We’ve come a huge distance and Eric said yesterday that we’re approaching being able to release the code for further testing once it’s been cleaned-up a bit. At the moment we can dynamically set fan speeds depending on the temperature – this was the most important and time-consuming feature to implement. Without this driver the fans run at full speed which is a real noise; now the machine probably isn’t any louder than the average desktop machine. We can also tell when fans have failed, determine how many PSUs are fitted and hopefully soon determine their status as well. Eventually we’ll also be able to determine when disks have failed and set the disk LEDs and front panel LEDs appropriately as well as respond to the various keyswitch positions.
This may not sound like much, but when you consider that there was no documentation available from Sun and everything had to be reverse-engineered, it’s a huge task. This has been a work in progress for nearly 3 months so far.

There was however nearly a casualty… my machine. At one point Eric had been poking at it via SSH and had inadvertently stopped all the fans. About an hour later I discovered that the machine was very, very hot and creating that all-too-familiar smell of electrical burning…

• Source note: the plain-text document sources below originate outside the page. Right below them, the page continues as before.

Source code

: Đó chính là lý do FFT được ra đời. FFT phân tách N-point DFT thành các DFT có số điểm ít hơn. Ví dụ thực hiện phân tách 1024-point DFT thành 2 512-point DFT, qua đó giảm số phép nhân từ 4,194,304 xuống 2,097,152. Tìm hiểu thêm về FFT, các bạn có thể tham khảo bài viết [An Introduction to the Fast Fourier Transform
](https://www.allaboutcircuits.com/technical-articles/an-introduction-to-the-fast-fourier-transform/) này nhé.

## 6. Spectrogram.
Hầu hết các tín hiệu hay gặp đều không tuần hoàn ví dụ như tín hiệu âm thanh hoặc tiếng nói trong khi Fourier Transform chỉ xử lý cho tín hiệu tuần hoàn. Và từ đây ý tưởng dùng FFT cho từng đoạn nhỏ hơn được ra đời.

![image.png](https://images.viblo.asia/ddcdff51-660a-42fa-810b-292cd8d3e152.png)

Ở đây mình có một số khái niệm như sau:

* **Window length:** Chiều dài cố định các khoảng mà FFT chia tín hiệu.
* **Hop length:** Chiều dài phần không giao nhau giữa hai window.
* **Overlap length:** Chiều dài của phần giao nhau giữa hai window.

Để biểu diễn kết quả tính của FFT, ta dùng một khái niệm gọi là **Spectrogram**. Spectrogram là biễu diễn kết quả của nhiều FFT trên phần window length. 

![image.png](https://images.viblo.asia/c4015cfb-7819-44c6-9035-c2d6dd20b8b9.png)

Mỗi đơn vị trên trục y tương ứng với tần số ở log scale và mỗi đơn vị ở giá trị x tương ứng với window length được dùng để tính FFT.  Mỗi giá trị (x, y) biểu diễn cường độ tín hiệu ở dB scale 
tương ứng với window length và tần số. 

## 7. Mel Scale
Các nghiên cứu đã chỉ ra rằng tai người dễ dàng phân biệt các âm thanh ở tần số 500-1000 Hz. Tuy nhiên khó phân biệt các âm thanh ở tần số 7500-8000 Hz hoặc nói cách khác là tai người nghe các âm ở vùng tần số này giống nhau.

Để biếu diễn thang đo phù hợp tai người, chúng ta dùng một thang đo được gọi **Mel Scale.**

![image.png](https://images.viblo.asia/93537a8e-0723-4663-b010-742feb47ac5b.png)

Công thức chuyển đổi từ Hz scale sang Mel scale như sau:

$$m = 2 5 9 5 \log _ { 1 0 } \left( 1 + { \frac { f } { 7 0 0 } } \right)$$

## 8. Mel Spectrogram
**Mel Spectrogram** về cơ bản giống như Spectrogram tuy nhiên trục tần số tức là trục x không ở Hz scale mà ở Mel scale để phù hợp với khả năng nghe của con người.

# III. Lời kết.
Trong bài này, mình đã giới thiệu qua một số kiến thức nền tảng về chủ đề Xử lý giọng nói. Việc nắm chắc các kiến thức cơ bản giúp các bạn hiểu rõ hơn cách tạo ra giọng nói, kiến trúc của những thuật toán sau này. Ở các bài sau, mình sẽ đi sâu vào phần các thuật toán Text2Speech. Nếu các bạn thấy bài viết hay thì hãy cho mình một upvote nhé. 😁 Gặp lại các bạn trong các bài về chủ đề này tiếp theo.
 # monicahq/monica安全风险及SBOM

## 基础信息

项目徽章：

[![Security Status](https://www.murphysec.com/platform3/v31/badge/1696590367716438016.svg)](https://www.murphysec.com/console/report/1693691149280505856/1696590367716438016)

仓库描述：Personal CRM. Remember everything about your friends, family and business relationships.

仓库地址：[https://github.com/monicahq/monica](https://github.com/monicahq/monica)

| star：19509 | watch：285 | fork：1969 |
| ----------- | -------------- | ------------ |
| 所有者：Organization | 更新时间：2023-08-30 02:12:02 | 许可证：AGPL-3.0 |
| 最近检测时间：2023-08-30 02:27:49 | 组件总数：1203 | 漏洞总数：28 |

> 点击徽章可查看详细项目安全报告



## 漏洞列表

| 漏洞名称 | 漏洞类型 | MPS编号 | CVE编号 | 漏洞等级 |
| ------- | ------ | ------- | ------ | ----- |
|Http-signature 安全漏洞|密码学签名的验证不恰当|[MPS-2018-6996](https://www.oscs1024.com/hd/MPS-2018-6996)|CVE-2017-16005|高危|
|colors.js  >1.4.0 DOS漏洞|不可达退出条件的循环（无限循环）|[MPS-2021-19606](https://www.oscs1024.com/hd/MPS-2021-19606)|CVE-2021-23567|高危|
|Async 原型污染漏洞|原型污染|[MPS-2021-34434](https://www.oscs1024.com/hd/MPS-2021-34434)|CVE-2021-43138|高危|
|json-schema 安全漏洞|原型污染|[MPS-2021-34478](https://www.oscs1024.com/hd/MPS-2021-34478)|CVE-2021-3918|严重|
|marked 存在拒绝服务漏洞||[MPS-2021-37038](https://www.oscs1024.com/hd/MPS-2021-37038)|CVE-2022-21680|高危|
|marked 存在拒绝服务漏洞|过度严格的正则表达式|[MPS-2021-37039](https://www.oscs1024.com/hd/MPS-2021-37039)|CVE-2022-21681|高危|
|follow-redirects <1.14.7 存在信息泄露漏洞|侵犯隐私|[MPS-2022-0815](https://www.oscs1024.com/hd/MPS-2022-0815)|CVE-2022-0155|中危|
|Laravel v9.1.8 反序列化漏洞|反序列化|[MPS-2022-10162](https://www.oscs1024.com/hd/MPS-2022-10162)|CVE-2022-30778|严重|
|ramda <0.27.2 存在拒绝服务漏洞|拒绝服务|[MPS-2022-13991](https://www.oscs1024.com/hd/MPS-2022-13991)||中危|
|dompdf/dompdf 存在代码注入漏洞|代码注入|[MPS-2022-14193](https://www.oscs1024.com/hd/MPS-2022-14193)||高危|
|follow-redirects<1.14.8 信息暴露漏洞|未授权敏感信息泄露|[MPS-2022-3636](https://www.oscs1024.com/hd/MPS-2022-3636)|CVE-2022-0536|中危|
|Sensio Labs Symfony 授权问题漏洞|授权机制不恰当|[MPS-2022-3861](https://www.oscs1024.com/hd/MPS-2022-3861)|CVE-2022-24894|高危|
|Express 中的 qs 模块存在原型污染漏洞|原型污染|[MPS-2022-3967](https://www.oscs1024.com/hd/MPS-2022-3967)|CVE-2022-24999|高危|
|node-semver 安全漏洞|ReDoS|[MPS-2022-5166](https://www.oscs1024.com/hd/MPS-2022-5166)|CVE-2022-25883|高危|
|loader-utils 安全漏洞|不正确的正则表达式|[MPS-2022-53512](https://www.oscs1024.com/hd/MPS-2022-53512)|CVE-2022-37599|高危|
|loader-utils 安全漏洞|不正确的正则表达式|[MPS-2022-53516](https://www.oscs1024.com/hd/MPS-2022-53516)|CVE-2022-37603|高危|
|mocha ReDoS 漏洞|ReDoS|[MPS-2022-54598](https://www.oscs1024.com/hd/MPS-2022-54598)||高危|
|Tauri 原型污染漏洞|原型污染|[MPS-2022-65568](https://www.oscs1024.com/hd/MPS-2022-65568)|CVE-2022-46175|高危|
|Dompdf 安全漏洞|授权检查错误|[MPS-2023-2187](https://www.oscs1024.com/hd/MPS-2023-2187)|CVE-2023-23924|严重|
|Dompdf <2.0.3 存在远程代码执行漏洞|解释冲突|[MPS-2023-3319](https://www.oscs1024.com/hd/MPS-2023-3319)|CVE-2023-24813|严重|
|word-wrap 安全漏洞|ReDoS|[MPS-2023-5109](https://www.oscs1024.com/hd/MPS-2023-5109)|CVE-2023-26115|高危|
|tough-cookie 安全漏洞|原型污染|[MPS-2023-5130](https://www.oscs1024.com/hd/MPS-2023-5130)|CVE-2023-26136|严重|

Amazingly the machine survived and was up and running a few minutes later – I had to turn it on again to get the fans going. As it was working and had passed a full diagnostic, I wasn’t too concerned about it. However the other day I took the case off and saw how the plastic air-flow guides fitted around each CPU had melted onto their respective heatsinks. Bear in mind that these are designed to withstand temperatures of 70°C and above. I took some photos of the mess today, as I removed the air-flow guides completely. Unfortunately this now means that the cooling isn’t as efficient as it was designed to be and the CPUs are running hotter than they otherwise would, but hopefully I can get some replacements.

I’m very happy with how things are progressing and with any luck I’ll soon be able to put my server into production use using the new driver.